Donna dragged four Time Lords with chocolate hangovers home. They immediately crashed into the sitting room ending up in the sitting room in the same state they had been in Sylvia's, only Esther was crashed among them, the last remnants of pink handprints still visible on the white fur of her coat. She went upstairs to where she had hidden the children's baskets in the airing closet and went back down to her strung out Time Lords.

"Children," said Donna, "I went upstairs and found these. The Easter Bunny must have mislaid them."

Zara pulled up her sunglasses and peered at the contents. "You said we couldn't have chocolate."

"Well, I don't want you having too much," said Donna. "Look, though, the Easter Bunny's brought all sorts of treats. Bananas, Jelly Babies, toys, even a new film."

The children still eyed her skeptically. Donna put them on the tea table, feeling as if she was dealing with a skittish dog.

"Alright, what's your plan?," asked the Doctor.

Donna frowned. "I'm sorry?"

He narrowed his eyes. "The baskets. What's behind all this?"

"Would you stop talking to me like I'm a Pyrovile or a giant spider?"

"Why should I?," he said accusingly.

Donna sighed and grabbed him a Cadbury egg out of Zara's basket. She put it in his hand. "Here."

"What?"

"Hair of the dog. Only hangover cure I know. Besides, having you lot hopped up again is still better than this." She looked at the children. "Look, Mummy was wrong and yes, Zara, it is stupid of Harrod's to make you go on an egg hunt and not give you anything at the end and I'm sorry you didn't win the hamper even though you did the hunt quickest and found all the eggs."

"Oh, this is good," said the Doctor, suddenly perking up. "Sorry, what were we talking about?"

"Are you all going to take your baskets or shall I find some other children?"

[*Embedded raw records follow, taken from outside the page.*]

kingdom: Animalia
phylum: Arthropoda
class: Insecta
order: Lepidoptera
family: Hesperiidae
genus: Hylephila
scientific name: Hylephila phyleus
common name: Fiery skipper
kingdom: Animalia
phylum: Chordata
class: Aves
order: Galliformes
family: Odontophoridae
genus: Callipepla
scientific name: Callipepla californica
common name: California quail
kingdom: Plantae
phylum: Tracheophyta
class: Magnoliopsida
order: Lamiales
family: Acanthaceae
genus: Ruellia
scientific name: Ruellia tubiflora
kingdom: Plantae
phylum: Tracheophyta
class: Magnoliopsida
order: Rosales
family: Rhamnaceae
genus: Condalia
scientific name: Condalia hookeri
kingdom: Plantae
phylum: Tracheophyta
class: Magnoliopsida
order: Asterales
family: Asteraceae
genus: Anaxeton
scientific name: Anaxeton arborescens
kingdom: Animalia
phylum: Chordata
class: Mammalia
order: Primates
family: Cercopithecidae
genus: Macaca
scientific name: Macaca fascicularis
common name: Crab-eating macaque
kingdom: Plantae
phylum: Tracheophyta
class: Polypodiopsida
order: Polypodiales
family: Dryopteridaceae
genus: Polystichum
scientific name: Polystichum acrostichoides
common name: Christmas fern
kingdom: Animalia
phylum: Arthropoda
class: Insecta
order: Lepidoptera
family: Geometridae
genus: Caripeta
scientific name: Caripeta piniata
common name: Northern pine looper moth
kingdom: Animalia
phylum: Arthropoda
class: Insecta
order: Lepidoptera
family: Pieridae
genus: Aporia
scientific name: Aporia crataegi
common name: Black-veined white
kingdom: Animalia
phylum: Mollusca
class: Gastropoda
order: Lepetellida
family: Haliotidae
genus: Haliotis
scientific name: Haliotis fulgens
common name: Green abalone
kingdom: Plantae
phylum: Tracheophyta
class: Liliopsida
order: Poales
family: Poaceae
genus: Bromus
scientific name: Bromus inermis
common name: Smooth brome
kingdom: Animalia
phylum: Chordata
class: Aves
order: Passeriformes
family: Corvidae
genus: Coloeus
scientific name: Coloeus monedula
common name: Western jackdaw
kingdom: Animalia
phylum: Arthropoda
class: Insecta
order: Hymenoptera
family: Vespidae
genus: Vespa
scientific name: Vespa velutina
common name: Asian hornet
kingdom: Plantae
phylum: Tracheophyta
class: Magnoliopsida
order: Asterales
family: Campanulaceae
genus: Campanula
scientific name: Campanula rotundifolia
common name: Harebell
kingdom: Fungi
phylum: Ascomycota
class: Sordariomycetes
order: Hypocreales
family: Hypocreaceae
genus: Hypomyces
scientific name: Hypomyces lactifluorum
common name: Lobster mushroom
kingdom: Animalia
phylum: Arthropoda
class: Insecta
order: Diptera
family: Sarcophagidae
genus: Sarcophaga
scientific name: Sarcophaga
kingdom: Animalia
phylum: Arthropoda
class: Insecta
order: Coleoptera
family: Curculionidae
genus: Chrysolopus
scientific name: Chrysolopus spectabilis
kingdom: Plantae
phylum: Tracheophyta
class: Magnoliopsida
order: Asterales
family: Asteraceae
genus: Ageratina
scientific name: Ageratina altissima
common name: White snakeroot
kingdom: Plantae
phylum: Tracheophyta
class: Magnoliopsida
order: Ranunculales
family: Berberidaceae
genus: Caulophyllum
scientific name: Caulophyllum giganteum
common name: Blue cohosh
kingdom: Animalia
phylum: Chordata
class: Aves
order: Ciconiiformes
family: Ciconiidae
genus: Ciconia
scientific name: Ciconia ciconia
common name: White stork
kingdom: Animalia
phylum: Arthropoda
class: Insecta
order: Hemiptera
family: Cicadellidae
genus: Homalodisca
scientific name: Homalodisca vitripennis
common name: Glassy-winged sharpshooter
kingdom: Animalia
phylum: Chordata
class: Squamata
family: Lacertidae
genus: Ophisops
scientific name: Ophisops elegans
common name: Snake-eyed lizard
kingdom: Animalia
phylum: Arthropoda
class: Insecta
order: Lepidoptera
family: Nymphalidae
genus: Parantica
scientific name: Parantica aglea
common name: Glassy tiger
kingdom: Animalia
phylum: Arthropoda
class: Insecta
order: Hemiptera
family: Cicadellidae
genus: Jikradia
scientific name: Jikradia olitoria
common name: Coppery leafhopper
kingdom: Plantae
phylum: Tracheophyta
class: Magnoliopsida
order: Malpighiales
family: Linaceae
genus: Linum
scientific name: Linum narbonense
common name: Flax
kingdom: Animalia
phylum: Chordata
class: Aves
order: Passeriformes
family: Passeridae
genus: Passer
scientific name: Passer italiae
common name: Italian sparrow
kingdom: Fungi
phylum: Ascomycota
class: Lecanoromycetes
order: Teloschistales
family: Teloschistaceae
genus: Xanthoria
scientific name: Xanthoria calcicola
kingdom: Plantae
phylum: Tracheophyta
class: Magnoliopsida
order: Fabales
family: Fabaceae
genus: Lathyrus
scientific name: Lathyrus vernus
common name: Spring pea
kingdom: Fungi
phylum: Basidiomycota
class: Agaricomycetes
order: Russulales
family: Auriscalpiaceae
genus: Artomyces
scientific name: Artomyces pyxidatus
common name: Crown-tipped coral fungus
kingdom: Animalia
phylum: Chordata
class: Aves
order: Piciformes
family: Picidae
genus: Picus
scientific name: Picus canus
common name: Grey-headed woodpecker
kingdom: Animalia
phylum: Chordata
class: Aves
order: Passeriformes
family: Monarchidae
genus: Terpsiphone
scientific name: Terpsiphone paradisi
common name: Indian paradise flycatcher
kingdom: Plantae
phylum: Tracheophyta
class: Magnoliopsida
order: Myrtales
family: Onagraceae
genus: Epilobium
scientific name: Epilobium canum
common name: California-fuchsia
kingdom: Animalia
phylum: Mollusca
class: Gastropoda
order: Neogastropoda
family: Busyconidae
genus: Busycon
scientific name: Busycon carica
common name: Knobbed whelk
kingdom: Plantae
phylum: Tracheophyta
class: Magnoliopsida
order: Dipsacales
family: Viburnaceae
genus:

"No," said the girls, lunging at the tea table for their baskets. The Doctor took Geoffrey's and sat next to the baby showing him the little toys.

Esther stared expectantly up at Donna.

"I've not forgotten you," said Donna. She walked to the mantel and took down a brand new rawhide and tossed it. Esther ran in pursuit. She looked back at her family. "Happy Easter."

"Happy Easter, Mummy," said Zara.

Donna sat down next to her girls and took a packet of Cadbury buttons.